Pathophysiology and Classification
Due to the paucity of literature regarding anterior circulation DIA, much of the proposed pathophysiology has been adapted from histopathological studies of vertebrobasilar DIA.
Dissecting Pseudoaneurysms
Primary DPAs arise from a dissection of the parent vessel, and as such the natural history of these lesions is linked to that of cerebral artery dissections (▶ Fig. 33.1 ). Most dissections of the anterior circulation present spontaneously. Connective tissue disorders, dissections of multiple vessels and redundancies of vessels, and a history of migraines and tobacco use have been identified as risk factors for the formation of DPAs after an intracranial dissection. A subset of these lesions will be secondary to trauma or to iatrogenic causes. Aneurysms secondary to trauma can be either penetrating or blunt, but those arising secondary to blunt trauma are extremely rate, accounting for approximately 0.5% of all intracranial aneurysms. The pathophysiological mechanism of the classic type of traumatic DIA arising from the anterior cerebral artery (ACA) is felt to be related to injury to the vessel arising from contact with the falx cerebri. Iatrogenic causes are generally a result of complications from surgical or endovascular manipulation of the intracranial vasculature.
In cases of DPA that present with SAH, a dissection plane is generally seen confined to the subadventitia, whereas ischemic strokes are generally associated with dissection planes seen in subintimal layer. Hirao et al classified DPA of the ACA into types I, II, and III. Type I originates at the ICA and extends into the ACA and middle cerebral artery (MCA). Type II often occurs at the A1 segment of the ACA, and type III generally involves the distal ACA branches. There are no classification schemes described for DPA secondary to trauma or iatrogenic causes and the exact pathophysiology is not well delineated owing to the paucity of reports and lack of anatomical studies. Indeed, these aneurysms tend to be unique to the process that created them, and as such each aneurysm is slightly different.
Blister-Type Aneurysms
BTAs of the anterior circulation are manifested by a disruption of the normal internal elastic lamina and media with normal adventitia covering the defect. Sim et al noted an interesting corollary between the BTAs seen classically on the supraclinoid ICA and Mizutani type IV dissections of the vertebral artery, suggesting a focal dissecting process is responsible for the unique morphology of this lesion. While generally the causative factor is thought to be shear stress on the arterial wall caused by the unique flow dynamics of the supraclinoid ICA, other rare causes of BTA, such as Ehlers–Danlos syndrome and invasive Aspergillosis have also been described, generally in conjunction with BTAs in locations outside of the supraclinoid ICA.

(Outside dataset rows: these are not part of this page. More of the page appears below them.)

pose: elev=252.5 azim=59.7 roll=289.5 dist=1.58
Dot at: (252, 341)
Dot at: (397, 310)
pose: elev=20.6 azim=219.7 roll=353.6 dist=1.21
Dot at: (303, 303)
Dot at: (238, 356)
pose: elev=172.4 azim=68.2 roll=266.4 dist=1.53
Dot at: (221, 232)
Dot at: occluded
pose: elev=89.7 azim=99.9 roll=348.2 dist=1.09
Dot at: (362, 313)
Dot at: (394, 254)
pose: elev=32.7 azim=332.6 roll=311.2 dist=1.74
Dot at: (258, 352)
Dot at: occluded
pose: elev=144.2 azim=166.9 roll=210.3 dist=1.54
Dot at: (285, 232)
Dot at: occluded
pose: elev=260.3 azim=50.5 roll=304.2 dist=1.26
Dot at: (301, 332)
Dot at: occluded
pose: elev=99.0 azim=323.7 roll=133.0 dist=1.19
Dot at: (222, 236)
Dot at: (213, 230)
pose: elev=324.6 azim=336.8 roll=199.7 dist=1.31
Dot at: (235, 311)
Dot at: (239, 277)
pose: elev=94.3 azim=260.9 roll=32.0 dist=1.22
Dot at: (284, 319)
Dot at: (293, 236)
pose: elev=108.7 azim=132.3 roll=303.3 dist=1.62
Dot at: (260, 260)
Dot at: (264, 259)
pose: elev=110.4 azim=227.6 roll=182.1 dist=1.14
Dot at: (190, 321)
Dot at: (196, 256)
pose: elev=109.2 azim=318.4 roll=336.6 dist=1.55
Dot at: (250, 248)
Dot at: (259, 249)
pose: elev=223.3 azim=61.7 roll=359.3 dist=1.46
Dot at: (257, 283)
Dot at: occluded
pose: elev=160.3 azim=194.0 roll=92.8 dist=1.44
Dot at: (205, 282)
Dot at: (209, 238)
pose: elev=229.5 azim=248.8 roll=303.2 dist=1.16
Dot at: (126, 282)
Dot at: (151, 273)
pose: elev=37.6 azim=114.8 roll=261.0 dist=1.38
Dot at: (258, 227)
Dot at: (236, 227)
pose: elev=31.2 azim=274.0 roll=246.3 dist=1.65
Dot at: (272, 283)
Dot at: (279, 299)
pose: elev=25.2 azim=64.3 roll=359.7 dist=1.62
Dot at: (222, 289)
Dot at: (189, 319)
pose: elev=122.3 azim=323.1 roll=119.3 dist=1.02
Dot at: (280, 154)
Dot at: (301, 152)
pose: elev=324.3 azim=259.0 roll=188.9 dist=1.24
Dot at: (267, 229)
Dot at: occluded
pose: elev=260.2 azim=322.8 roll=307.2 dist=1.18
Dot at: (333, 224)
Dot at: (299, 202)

There are no widely accepted classification schemes for BTAs of the supraclinoid ICA. Bojanowksi et al proposed a four-tiered classification scheme, with type I dissections representing a small bulge in the arterial wall without an appreciable neck segment (▶ Figs. 33.1 , ▶ 33.2 , and ▶ 33.3 ). Type II BTAs are larger, with a defined neck that is not greater in size than the diameter of the ICA. Type III has a neck segment that is longer in the longitudinal plane than the diameter of the ICA. Type IV represents circumferential disease of the carotid at the diseased segment, with or without a focal outpouching. The authors recommend simple clip reconstruction for types I and II, a multiclip reconstruction for type III lesions owing to their large size, and a clip-over-wrapping technique for type IV lesions. They note that these lesions may not be separate, but may in fact represent different stages of the same disease process. This survey included only 10 patients, which underscores the paucity of literature on the topic.